Patient Informed Consent Form

Juliet Laser for Vaginal Health

I hereby authorize Alana Sullivan under Dr. Dembny’s supervision to perform the Juliet Laser treatment. The Juliet is an Er: YAG 2940 nm laser incorporating a unique treatment protocol delivering two passes to the vaginal area to stimulate collagen and revitalize the vaginal tissue to address symptoms associated vaginal atrophy and vaginal relaxation. The laser can treat the labia and vulvar tissue to improve the appurtenance and dyschromia in vulvar area. It may take multiple treatments to obtain optimal results, and it is possible that the results will be minimal or not help at all. The results may be temporary or permanent and there is no way to predict how long the results will last. Although these devices are effective in most cases, no guarantees can be made.

The procedure may result in the following adverse experiences or risks:

  • DISCOMFORT/PAIN - Some discomfort and/or pain may be experienced during treatment. A topical anesthetic will be applied to your skin before external vaginal treatment. Other forms of anesthesia, or pain management, may also be used.

  • PINK DISCHARGE/SPOTTING - Pink discharge or spotting may be present for 3-4 days post-treatment.

  • INFECTION - Infection is a possibility whenever the skin surface is disrupted which can lead to scarring. Proper would care and keeping the treated area clean are important. If signs of infection develop, such as pain, heat, blisters, or surrounding redness, please call our office (414) 529-8400 or email epic1@epicmedspa.com

  • CONTACT/ALLERGIC DERMATITIS OR SKIN SENSITIVITY - Potential increased sensitivity, irritation/itching or allergic reaction of the skin due to skin surface disruption.

  • ALLERGY - There is a risk of an allergic reaction to the numbing cream.

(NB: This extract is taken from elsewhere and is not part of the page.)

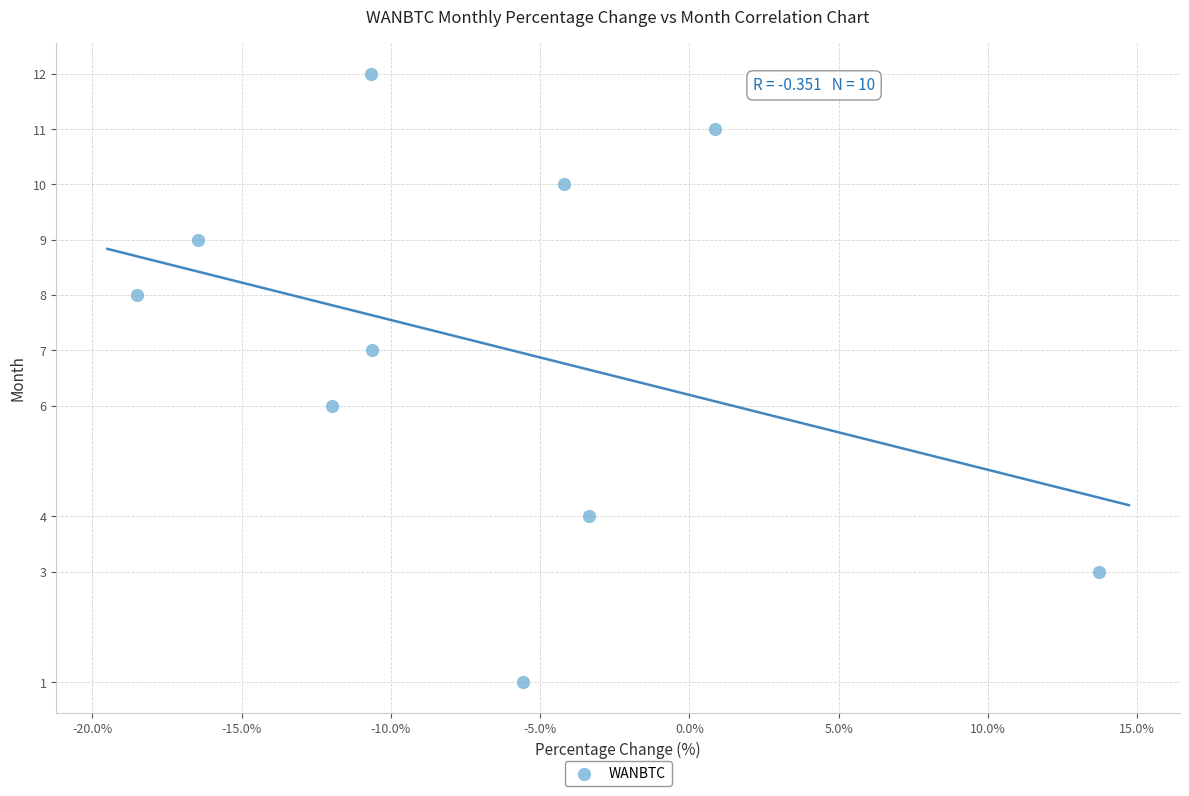

What is the range of Y values (max minus min)?

11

  • EYE EXPOSURE - Protective eyewear (shields) will be provided to you during the treatment. Failure to wear eye shields during the entire treatment may cause severe and permanent eye damage.

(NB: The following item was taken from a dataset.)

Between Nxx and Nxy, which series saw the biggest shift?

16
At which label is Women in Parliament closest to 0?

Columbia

I acknowledge the following points have been discussed with me; Potential benefits of the proposed procedure, including the possibility that the procedure may not work for me; alternative treatments; Reasonably anticipated health consequences if the procedure is not performed; possible complications/risks involved with the proposed procedure and the subsequent healing period; instructions to refrain from intercourse for a least 72 hours post-treatment; instructions to avoid hot tubs, baths or swimming for a few days post treatment; and post-treatment care instructions.

By submitting below, I confirm that I am not pregnant and do not intend to become pregnant anytime during the course of treatment. Furthermore, I agree to keep Alana Sullivan, Dr. Dembny informed should I become pregnant during the course of treatment. I certify the following:

  • That I have received an up-to-date (within 12 months) and normal PAP test and gynecologic exam.

  • That I am not menstruating at the time of treatment.

  • That I do not have any active infections in the treatment area.

  • I am not pregnant or have any active cancer.

  • I have cleared treatment with my managing physician for any on going or past cancer or disease.

  • I have been free from ALL chemotherapy and radiation for at least 1 year.

  • I have been clear of any Sexually Transmitted Disease or infection in the treatment area for 6 months.

  • I have not had intercourse for 24 hours prior to treatment.

  • I will follow ALL aftercare instructions and notify the clinic with post treatment concerns.

  • Return for a follow-up appointment in 4 to 6 weeks.